HARIANEXPRESS, JAKARTA – Mantan Jaksa Agung Muda Tindak Pidana Khusus Febrie Adriansyah dan Don Ritto resmi dicekal Imigrasi ke luar negeri usai ditetapkan tersangka korupsi serta TPPU. Senin (13/07/2026).
Direktorat Jenderal Imigrasi Kementerian Imigrasi dan Pemasyarakatan menerapkan pencegahan bepergian ke luar negeri terhadap Febrie Adriansyah (FA) dan Don Ritto (DR).
Langkah ini menyusul penetapan keduanya sebagai tersangka dugaan tindak pidana korupsi dan tindak pidana pencucian uang (TPPU) oleh pihak kepolisian.
Pencegahan berlaku selama 20 hari berdasarkan permohonan dari Direktorat Reserse Kriminal Khusus Polda Metro Jaya.
Surat permohonan tersebut tercatat dengan Nomor B/12730/VII/RES.3.3/2026/Ditreskrimsus tertanggal 11 Juli 2026.
Sebelumnya, Kepolisian Republik Indonesia menetapkan Febrie Adriansyah dan Don Ritto sebagai tersangka pada Sabtu, 11 Juli 2026.
Penetapan ini terkait tiga perkara dugaan korupsi, termasuk kasus PT Asabri, PT Krakatau Steel, serta korupsi pasokan batu bara.
Setelah penetapan tersangka, Kortastipidkor Polri memutuskan melimpahkan penanganan perkara tersebut kepada Kejaksaan Agung.

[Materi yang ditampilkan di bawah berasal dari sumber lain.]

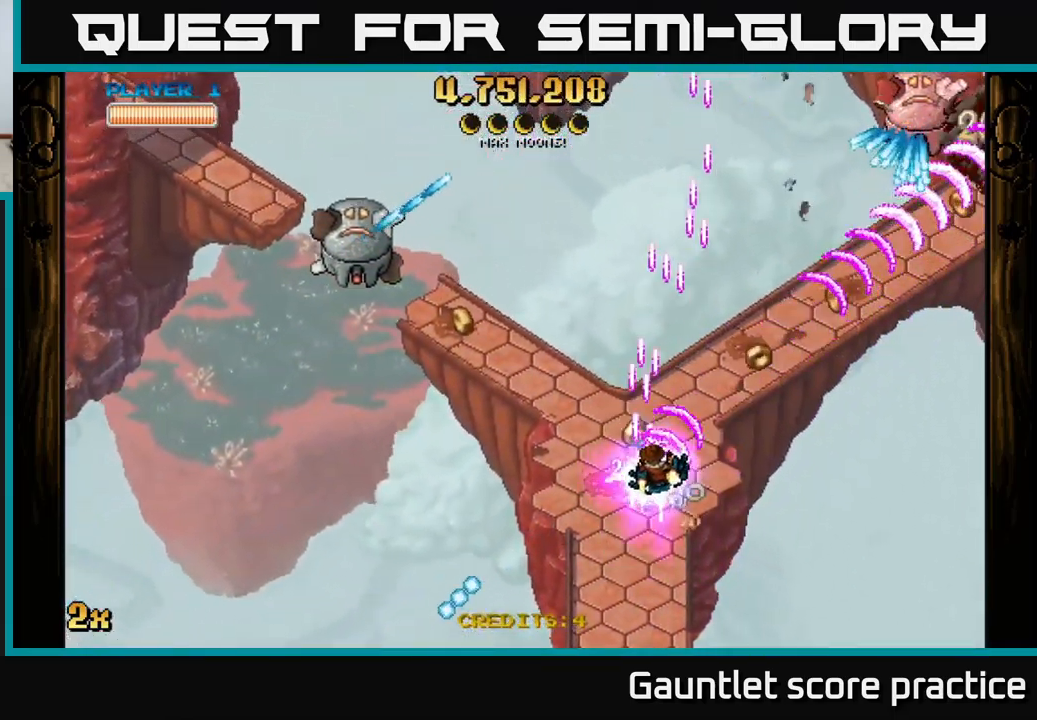
{"buttons": ["A"], "left_stick": "right", "events": []}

Pelaksana tugas Jampidsus Rudi Margono menyatakan pihaknya akan segera memeriksa Febrie Adriansyah setelah pelimpahan tersebut diterima.
“Imigrasi telah melaksanakan pencegahan ke luar negeri terhadap dua orang berinisial FA (ASN) dan DR (swasta),” ujar Direktur Jenderal Imigrasi Kemen Imipas, Hendarsam Marantoko dikonfirmasi di Jakarta, Senin (13/7).

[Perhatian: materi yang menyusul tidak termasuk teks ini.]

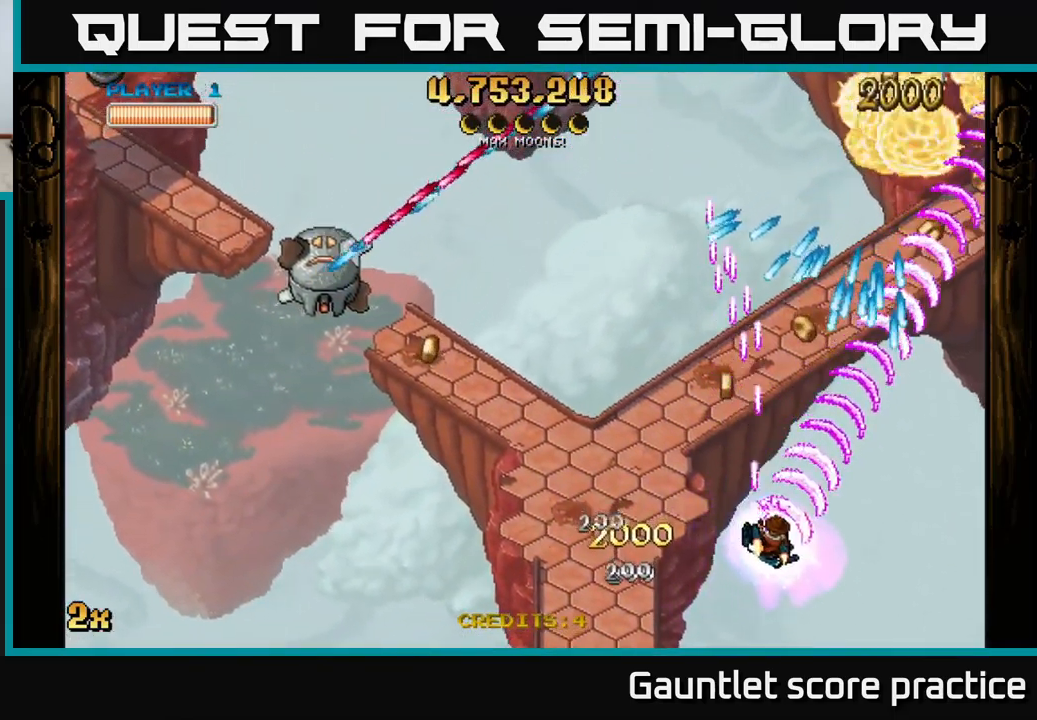
{"buttons": ["A"], "left_stick": "right", "events": []}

“Imigrasi berkomitmen mendukung proses penegakan hukum dengan melaksanakan setiap permohonan pencegahan yang diajukan oleh aparat penegak hukum sesuai peraturan perundang-undangan,” tambahnya.
Pencegahan ke luar negeri ini dilakukan untuk memperkecil kemungkinan kedua tersangka meninggalkan Indonesia.

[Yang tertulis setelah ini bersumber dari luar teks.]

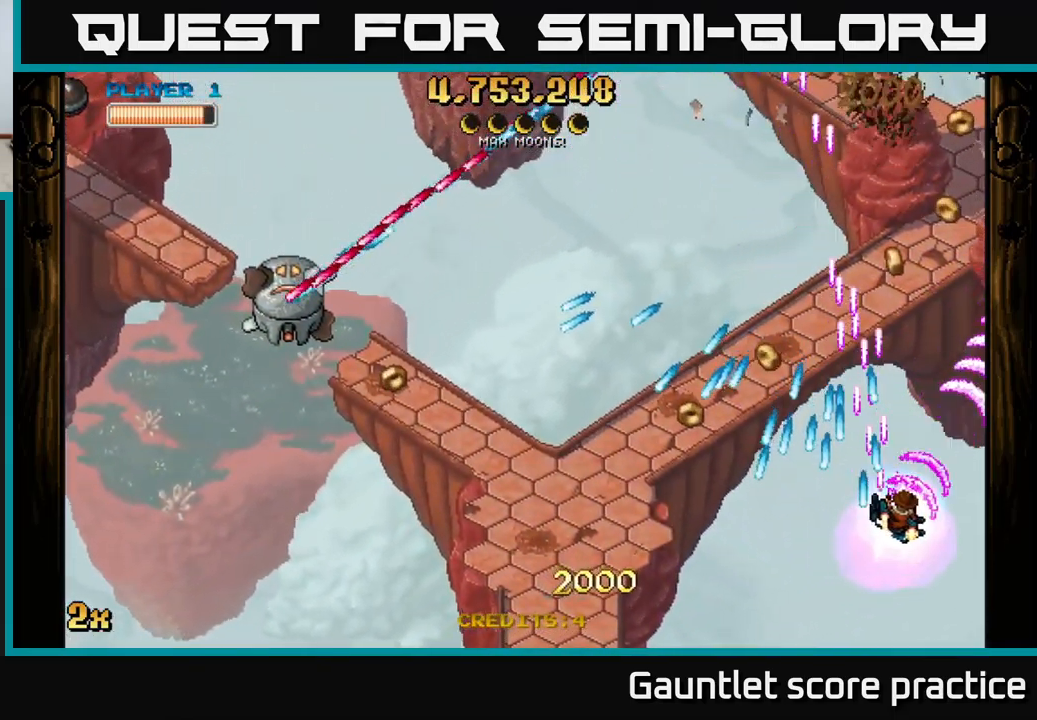
{"buttons": ["A", "X"], "left_stick": "left", "events": [[133, "left_stick", "up-right"], [367, "left_stick", "up-left"], [400, "X", "down"], [417, "left_stick", "left"]]}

Hal tersebut diharapkan dapat menjamin kelancaran proses penyidikan hingga penanganan perkara selesai.
Dalam rangkaian penggeledahan, polisi menyita puluhan kilogram emas batangan dan uang tunai sekitar Rp 540 miliar dalam bentuk rupiah dan valuta asing.
Penyitaan terbesar mencakup 74 kilogram emas batangan dari sebuah rumah di Sentul, Bogor, serta uang tunai senilai US$ 4.767.300 dan SGD 14.083.800 yang diperkirakan mencapai sekitar Rp 476 miliar.
Febrie Adriansyah sebelumnya sempat menggelar konferensi pers pada 10 Juli 2026, mengakui rumah di Sentul miliknya.
Pada dini hari 11 Juli 2026, Kejaksaan Agung mengumumkan bahwa Febrie mengundurkan diri dari jabatan Jampidsus dan pengunduran diri tersebut diterima Jaksa Agung ST Burhanuddin.